Mechanisms of glucose metabolism dysregulation in organs other than the pancreas
Direct infection of β cells of the pancreas could result in lower insulin granularity, lesser endocrinal functionality, and lower in de- or trans-differentiation. Adipocyte tissue infection with SARS-CoV-2 decreases adiponectin release, thereby lowering insulin sensitivity. Infection of hepatocytes promotes glucogenic GP73 secretion, therefore, stimulating gluconeogenesis. β-cell exhaustion also occurs due to insulin desensitization, gluconeogenesis, and direct β cell injury.
Studies have reported that mature adipocytes supported SARS-CoV-2 replication, and the viral proteins have been identified in adipocytes among 56.0% of COVID-19 deceased male individuals. Of note, SARS-CoV-2 material has only been identified among males who were obese. Adiponectin has demonstrated insulin-sensitizing features, and therefore, lack of adiponectin could increase generalized resistance to insulin, per the findings of SARS-CoV-2-positive patients with elevated and reduced concentrations of C-peptides and adiponectin, respectively.

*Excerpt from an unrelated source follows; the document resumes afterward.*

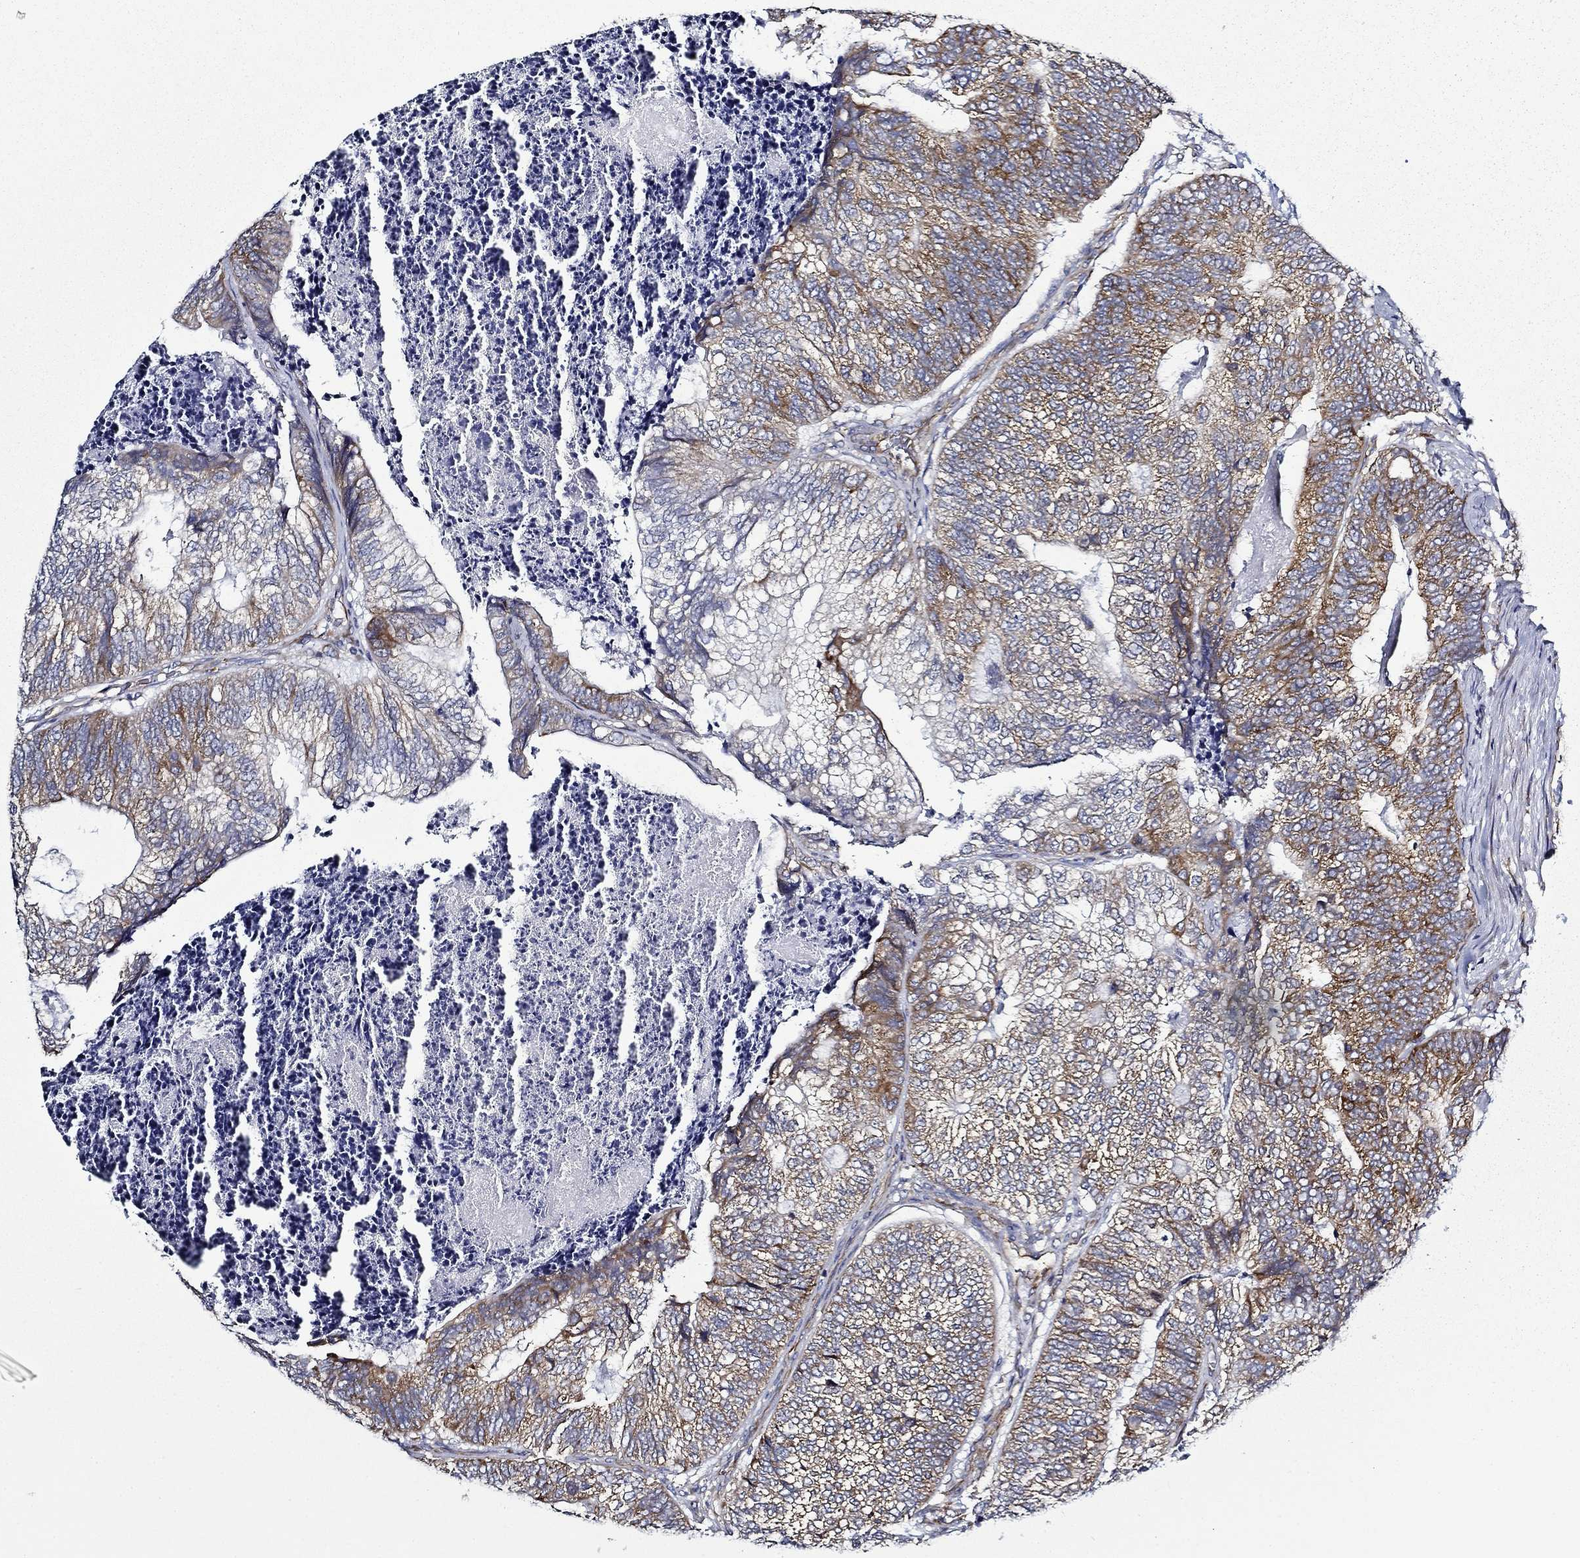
{"staining": {"intensity": "strong", "quantity": "<25%", "location": "cytoplasmic/membranous"}, "tissue": "colorectal cancer", "cell_type": "Tumor cells", "image_type": "cancer", "snomed": [{"axis": "morphology", "description": "Adenocarcinoma, NOS"}, {"axis": "topography", "description": "Colon"}], "caption": "Brown immunohistochemical staining in human colorectal adenocarcinoma shows strong cytoplasmic/membranous staining in approximately <25% of tumor cells.", "gene": "FXR1", "patient": {"sex": "female", "age": 67}}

Hepatocyte infection with SARS-CoV-2 has been reported to increase glucogenic GP73 activity and promote gluconeogenesis. Conversely, SARS-CoV-2-positive patients have reported high serum GP73 levels in correlation with the glucose levels in the blood.
The review findings highlighted the bidirectional relationship between COVID-19 and diabetes mellitus. DM is a common comorbidity linked to COVID-19 severity but may be a direct consequence of the SARS-CoV-2 infection. It is essential to completely understand the biological pathways and conduct population-level and long-term studies to facilitate the development and use of targeted COVID-19 interventions and decrease the associated health burden during the pandemic.